Items listed in a dataset:
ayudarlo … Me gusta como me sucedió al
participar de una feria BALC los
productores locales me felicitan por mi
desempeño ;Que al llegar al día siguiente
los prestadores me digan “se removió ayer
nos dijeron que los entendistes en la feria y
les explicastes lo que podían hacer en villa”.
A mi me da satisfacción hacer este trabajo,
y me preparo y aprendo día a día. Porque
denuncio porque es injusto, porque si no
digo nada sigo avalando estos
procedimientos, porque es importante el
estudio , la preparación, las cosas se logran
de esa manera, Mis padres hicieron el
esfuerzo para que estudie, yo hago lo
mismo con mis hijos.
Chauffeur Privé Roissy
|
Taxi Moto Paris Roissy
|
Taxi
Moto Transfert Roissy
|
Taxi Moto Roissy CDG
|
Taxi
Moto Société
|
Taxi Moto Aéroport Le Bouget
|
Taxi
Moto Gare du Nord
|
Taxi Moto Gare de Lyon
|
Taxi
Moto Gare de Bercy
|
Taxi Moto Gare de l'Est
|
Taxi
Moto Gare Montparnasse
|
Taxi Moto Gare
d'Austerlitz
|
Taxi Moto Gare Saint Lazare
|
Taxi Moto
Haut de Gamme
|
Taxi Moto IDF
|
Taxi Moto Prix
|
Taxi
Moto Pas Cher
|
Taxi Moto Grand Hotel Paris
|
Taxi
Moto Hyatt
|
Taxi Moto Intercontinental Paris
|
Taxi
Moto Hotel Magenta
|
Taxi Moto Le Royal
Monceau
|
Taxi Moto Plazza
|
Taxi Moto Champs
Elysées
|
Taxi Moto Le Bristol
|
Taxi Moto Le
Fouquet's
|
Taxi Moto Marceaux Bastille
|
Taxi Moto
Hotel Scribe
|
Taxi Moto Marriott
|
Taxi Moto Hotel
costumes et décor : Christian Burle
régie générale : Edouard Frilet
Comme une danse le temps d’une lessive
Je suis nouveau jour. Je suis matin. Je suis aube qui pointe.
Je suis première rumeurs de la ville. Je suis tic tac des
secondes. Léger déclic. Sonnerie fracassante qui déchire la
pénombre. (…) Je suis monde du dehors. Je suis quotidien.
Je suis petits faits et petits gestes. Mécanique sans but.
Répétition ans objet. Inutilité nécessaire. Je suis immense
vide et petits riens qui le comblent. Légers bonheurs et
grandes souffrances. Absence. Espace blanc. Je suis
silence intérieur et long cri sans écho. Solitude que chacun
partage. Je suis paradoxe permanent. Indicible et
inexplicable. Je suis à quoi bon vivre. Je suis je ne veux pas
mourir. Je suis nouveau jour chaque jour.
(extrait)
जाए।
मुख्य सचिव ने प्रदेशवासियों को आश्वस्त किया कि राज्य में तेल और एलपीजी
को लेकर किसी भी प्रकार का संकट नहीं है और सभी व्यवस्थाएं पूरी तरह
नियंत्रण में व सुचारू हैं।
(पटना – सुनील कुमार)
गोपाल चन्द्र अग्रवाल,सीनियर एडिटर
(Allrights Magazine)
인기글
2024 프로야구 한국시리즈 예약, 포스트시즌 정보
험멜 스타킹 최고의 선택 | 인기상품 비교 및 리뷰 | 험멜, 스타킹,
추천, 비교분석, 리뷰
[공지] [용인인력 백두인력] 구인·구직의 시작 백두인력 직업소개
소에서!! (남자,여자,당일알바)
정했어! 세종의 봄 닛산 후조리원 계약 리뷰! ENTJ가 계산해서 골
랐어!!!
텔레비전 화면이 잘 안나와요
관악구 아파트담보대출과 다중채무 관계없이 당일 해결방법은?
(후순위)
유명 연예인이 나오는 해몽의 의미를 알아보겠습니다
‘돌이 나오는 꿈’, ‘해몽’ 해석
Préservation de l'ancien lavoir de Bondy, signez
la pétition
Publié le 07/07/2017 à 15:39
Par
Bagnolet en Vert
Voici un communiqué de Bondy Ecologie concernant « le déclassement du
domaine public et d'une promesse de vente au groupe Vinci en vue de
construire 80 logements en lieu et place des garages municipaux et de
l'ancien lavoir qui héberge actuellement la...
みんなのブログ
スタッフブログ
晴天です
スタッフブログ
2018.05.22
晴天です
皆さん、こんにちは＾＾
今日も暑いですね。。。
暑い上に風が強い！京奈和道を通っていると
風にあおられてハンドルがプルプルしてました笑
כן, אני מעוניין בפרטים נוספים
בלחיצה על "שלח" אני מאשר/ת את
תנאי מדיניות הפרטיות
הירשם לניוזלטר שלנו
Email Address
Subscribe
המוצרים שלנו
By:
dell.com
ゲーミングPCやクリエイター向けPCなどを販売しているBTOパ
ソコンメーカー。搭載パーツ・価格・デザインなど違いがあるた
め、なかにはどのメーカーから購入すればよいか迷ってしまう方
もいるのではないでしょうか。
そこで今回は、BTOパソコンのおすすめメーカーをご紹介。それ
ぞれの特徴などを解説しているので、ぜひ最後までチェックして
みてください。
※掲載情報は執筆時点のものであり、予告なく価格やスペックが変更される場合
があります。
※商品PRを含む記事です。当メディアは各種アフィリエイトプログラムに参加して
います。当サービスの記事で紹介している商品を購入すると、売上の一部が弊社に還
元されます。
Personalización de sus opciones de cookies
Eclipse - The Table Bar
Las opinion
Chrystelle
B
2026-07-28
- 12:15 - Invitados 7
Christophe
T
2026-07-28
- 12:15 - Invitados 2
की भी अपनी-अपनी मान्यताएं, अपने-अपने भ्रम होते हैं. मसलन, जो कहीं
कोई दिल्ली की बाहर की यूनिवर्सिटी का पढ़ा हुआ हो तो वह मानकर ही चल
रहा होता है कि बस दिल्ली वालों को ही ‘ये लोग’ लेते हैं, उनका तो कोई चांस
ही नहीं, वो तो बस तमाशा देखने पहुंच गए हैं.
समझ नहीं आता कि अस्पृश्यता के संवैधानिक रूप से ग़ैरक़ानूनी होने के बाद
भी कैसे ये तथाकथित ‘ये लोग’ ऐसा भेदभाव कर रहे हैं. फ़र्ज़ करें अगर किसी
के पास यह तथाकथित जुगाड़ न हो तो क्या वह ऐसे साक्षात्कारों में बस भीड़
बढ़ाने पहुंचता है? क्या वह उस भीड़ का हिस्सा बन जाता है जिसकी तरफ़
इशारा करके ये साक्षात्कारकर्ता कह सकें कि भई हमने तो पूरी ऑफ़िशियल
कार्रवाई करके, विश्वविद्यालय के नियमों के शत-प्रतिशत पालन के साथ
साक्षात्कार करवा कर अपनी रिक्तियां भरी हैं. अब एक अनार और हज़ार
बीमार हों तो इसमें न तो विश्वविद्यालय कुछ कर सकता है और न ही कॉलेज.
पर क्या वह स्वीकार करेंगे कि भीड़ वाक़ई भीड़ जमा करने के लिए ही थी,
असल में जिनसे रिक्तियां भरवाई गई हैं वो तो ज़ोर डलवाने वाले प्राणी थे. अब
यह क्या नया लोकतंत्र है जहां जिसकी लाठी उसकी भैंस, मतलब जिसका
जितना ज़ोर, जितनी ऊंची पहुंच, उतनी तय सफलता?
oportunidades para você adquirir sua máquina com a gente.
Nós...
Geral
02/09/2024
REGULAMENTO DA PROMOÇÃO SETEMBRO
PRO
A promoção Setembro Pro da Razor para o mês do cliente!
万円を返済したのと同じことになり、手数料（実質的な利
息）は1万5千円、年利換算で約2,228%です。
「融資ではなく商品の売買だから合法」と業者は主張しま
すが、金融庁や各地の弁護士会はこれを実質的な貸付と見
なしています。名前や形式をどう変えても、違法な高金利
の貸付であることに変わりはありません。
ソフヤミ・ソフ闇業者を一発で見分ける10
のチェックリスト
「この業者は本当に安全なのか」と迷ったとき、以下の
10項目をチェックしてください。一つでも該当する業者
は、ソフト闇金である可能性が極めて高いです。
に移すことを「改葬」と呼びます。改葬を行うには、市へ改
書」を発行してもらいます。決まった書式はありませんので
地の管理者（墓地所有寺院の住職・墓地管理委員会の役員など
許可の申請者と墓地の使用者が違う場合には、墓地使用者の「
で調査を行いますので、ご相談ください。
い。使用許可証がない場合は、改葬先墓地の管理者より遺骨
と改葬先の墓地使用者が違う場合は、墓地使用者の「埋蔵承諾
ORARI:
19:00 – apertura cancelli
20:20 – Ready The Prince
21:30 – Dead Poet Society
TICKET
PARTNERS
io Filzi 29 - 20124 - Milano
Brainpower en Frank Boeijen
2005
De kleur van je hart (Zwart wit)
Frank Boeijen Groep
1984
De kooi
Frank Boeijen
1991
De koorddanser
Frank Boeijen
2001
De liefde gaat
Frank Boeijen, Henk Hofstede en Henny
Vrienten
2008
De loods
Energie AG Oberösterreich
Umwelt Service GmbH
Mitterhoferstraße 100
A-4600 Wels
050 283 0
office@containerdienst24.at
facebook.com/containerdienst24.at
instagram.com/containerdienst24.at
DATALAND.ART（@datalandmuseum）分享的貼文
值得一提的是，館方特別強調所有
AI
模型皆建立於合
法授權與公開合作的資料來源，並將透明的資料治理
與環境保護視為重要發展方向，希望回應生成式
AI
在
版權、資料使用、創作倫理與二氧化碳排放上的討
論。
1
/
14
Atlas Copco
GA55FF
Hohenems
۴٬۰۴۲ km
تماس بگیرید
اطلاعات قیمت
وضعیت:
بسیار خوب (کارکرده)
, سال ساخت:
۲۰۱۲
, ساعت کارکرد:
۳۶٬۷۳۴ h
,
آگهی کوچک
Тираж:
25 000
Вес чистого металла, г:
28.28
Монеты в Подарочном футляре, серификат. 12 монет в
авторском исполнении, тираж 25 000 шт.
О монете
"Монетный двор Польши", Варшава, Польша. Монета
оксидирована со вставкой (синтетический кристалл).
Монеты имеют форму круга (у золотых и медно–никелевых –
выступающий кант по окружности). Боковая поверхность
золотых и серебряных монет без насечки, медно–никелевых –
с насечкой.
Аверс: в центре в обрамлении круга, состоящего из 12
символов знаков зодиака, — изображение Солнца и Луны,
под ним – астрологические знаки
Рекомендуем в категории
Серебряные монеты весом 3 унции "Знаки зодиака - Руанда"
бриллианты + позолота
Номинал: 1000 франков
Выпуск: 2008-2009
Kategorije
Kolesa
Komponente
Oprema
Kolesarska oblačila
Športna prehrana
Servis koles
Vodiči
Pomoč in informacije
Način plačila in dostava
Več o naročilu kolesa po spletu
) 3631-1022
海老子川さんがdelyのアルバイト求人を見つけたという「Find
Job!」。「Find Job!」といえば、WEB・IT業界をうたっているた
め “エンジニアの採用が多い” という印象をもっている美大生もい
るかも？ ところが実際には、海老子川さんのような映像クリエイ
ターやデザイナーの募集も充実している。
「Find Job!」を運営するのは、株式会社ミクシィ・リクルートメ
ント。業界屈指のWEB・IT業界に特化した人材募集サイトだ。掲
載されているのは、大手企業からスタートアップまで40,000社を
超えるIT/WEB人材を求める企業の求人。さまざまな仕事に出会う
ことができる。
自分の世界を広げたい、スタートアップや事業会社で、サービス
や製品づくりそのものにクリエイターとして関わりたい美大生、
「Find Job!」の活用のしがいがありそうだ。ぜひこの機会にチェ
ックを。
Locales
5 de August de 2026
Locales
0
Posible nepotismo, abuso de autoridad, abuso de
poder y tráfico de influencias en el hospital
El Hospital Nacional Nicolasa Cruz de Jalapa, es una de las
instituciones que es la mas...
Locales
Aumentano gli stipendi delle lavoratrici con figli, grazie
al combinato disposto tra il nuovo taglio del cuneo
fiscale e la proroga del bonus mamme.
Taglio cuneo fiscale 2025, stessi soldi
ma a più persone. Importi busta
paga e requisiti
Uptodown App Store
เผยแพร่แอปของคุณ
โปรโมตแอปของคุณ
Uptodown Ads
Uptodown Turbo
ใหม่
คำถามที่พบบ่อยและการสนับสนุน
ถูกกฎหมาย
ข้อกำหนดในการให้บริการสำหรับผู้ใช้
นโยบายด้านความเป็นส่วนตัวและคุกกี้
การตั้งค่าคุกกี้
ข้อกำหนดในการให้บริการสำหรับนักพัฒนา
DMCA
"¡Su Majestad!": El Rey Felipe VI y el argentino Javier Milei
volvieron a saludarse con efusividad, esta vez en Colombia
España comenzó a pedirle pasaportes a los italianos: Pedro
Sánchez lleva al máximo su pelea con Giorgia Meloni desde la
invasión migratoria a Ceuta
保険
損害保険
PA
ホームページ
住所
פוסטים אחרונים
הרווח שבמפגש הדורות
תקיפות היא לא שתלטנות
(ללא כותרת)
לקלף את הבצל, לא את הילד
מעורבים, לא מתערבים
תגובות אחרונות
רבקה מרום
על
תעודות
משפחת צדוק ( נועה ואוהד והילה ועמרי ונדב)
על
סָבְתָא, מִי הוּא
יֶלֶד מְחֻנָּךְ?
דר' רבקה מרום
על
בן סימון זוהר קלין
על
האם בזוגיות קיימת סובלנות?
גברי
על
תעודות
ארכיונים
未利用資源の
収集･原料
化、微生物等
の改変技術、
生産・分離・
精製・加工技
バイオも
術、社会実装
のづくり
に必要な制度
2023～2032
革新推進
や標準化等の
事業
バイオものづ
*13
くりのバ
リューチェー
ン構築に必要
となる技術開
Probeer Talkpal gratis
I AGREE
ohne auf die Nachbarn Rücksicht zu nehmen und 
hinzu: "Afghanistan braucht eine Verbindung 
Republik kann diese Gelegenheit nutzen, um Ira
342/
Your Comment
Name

» **Work to be completed**
Please update everything from the start of the data down to the line containing "de esa manera, Mis padres hicieron el", replacing "feria" with "exposición" and leaving all else unchanged.

» **Solution below**
ayudarlo … Me gusta como me sucedió al
participar de una exposición BALC los
productores locales me felicitan por mi
desempeño ;Que al llegar al día siguiente
los prestadores me digan “se removió ayer
nos dijeron que los entendistes en la exposición y
les explicastes lo que podían hacer en villa”.
A mi me da satisfacción hacer este trabajo,
y me preparo y aprendo día a día. Porque
denuncio porque es injusto, porque si no
digo nada sigo avalando estos
procedimientos, porque es importante el
estudio , la preparación, las cosas se logran
de esa manera, Mis padres hicieron el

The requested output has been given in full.